The final step involves Alice measuring her qubits, which collapses their state into classical states. She then sends these results to Bob.

Bob performs operations based on Alice's classical states:

- If Alice sends
`00`

, Bob does nothing. Bob's qubit becomes $\alpha\ket{0} + \beta\ket{1}$. - If Alice sends
`10`

, Bob applies a Z gate. Bob's qubit becomes $\alpha\ket{0} + \beta\ket{1}$. - If Alice sends
`01`

, Bob applies an X gate. Bob's qubit becomes $\alpha\ket{0} + \beta\ket{1}$. - If Alice sends
`11`

, Bob applies both X and Z gates. Bob's qubit becomes $\alpha\ket{0} + \beta\ket{1}$.

We've successfully teleported Alice's qubit to Bob. Bob's qubit is now in the state $\alpha\ket{0} + \beta\ket{1}$, just like Alice's original qubit.

Quantum Teleportation might seem simple, but this protocol is incredibly useful for solving complex problems that require transferring qubit states from one location to another.

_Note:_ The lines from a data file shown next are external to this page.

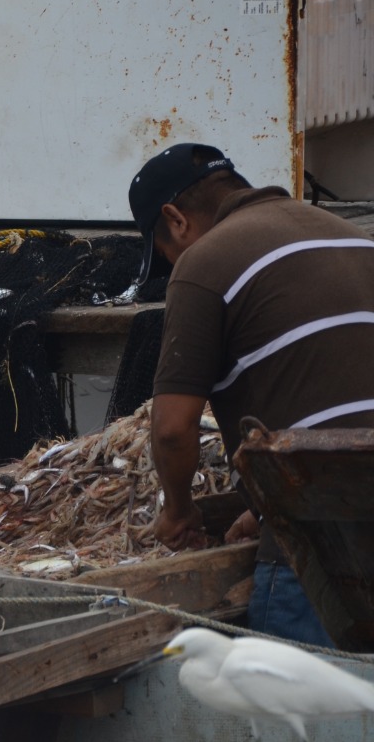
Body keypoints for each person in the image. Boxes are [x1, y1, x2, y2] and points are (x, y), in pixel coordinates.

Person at [133, 143, 374, 647]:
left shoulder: (205, 261)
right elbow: (334, 389)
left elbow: (174, 431)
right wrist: (263, 503)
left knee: (298, 720)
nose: (172, 261)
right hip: (342, 493)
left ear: (175, 219)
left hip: (321, 534)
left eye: (164, 251)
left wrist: (178, 511)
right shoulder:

One important thing to note is that Alice's qubits are left in one of four states: $\ket{00}$, $\ket{10}$, $\ket{01}$, and $\ket{11}$, each with a probability magnitude of $\frac{1}{2}$, which is:

$|\frac{1}{2}|^2 = \frac{1}{4}$

Regardless of $\alpha$ and $\beta$, Alice no longer has a qubit in the state $\alpha\ket{0} + \beta\ket{1}$, which is consistent with the no-cloning theorem. This is why we call it teleportation, not cloning; the original qubit's state is lost at the source to make the Quantum Protocol work as expected.